** Start SOURCE PASSAGE **

Depending on the context:

  • A data frame of predictors.

  • A matrix of predictors.

  • An ei_spec object containing the outcome, predictor, and covariates.

Predictors must be proportions that sum to 1 across rows. You can use ei_proportions() to assist in preparing predictor variables. Covariates in an ei_spec object are shifted to have mean zero. If scale=TRUE (the default), they are also scaled to have unit variance.

...

Not currently used, but required for extensibility.

formula

A formula such as y ~ x0 + x1 | z specifying the outcome y regressed on the predictors of interest x and any covariates z. The predictors should form a partition, that is, x0 + x1 = 1 for each observation. Users can be include more than two predictors as well, e.g. pct_white + pct_black + pct_hisp + pct_other. If there are just two predictors, it is acceptable to only include one in the formula; the other will be formed as 1 minus the provided predictor. Include additional covariates separated by a vertical bar |. These covariates are strongly recommended for reliable ecological inference. Covariates are shifted to have mean zero. If scale=TRUE (the default), they are also scaled to have unit variance.

data

When a formula is used, data is a data frame containing both the predictors and the outcome.

weights

<data-masking> A vector of unit weights for estimation. These may be the same or different from the total number of observations in each aggregate unit (see the total argument to ei_spec()). See the discussion below under 'Weights' for choosing this parameter. The default, uniform weights, makes a slightly stronger-than-necessary assumption about the relationship between the unit totals and the unknown data.

bounds

A vector c(min, max) of bounds for the outcome. If bounds = NULL, they will be inferred from the outcome variable: if it is contained within \([0, 1]\), for instance, then the bounds will be c(0, 1). The default bounds = FALSE uses an unbounded outcome.

penalty

The ridge penalty (a non-negative scalar). Set to NULL to automatically determine the penalty which minimizes mean-square error, via an efficient leave-one-out cross validation procedure. The ridge regression solution is $$\hat\beta = (X^\top X + \lambda I)^{-1}X^\top y,$$ where \(\lambda\) is the value of penalty. One can equivalently think of the penalty as imposing a \(\mathcal{N}(0, \sigma^2/\lambda^2)\) prior on the \(\beta\). Keep in mind when choosing penalty manually that covariates in z are scaled to have mean zero and unit variance before fitting.

scale

If TRUE, scale covariates z to have unit variance.

vcov

If TRUE, calculate and return the covariance matrix of the estimated coefficients. Ignored when bounds are provided.

y

When x is a data frame or matrix, y is the outcome specified as:

  • A data frame with numeric columns.

  • A matrix

  • A numeric vector.

** End SOURCE PASSAGE **
** Start DATA SHOWN **

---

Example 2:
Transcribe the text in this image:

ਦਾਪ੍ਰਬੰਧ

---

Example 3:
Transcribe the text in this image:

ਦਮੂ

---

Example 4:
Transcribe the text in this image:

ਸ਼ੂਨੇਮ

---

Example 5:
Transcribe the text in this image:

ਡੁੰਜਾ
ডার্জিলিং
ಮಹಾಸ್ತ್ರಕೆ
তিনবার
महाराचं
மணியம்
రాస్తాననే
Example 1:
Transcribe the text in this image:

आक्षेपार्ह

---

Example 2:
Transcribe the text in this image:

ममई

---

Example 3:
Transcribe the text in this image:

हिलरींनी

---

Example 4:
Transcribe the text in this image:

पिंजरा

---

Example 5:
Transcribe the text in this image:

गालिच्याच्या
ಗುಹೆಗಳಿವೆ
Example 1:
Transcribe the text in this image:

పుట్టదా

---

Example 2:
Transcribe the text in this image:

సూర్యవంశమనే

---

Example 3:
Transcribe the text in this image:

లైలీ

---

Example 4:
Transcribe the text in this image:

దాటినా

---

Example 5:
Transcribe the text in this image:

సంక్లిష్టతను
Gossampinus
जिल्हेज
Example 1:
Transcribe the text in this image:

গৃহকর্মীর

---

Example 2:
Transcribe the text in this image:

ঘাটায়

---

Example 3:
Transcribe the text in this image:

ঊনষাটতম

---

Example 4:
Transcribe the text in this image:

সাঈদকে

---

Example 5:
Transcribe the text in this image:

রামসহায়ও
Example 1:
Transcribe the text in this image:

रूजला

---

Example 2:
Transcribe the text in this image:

** End DATA SHOWN **

▶ THINGS TO DO
1) According to the documentation excerpt, what does the default setting bounds = FALSE do?
2) Render the records from their first line through the line containing "సూర్యవంశమనే" as a JSON list of strings, one string per line, with blank lines left out.
The documentation excerpt and the records come from unrelated sources.

▶ ANSWERS TO THE EXERCISE
1) It uses an unbounded outcome.

2)
[
  "---",
  "Example 2:",
  "Transcribe the text in this image:",
  "ਦਾਪ੍ਰਬੰਧ",
  "---",
  "Example 3:",
  "Transcribe the text in this image:",
  "ਦਮੂ",
  "---",
  "Example 4:",
  "Transcribe the text in this image:",
  "ਸ਼ੂਨੇਮ",
  "---",
  "Example 5:",
  "Transcribe the text in this image:",
  "ਡੁੰਜਾ",
  "ডার্জিলিং",
  "ಮಹಾಸ್ತ್ರಕೆ",
  "তিনবার",
  "महाराचं",
  "மணியம்",
  "రాస్తాననే",
  "Example 1:",
  "Transcribe the text in this image:",
  "आक्षेपार्ह",
  "---",
  "Example 2:",
  "Transcribe the text in this image:",
  "ममई",
  "---",
  "Example 3:",
  "Transcribe the text in this image:",
  "हिलरींनी",
  "---",
  "Example 4:",
  "Transcribe the text in this image:",
  "पिंजरा",
  "---",
  "Example 5:",
  "Transcribe the text in this image:",
  "गालिच्याच्या",
  "ಗುಹೆಗಳಿವೆ",
  "Example 1:",
  "Transcribe the text in this image:",
  "పుట్టదా",
  "---",
  "Example 2:",
  "Transcribe the text in this image:",
  "సూర్యవంశమనే"
]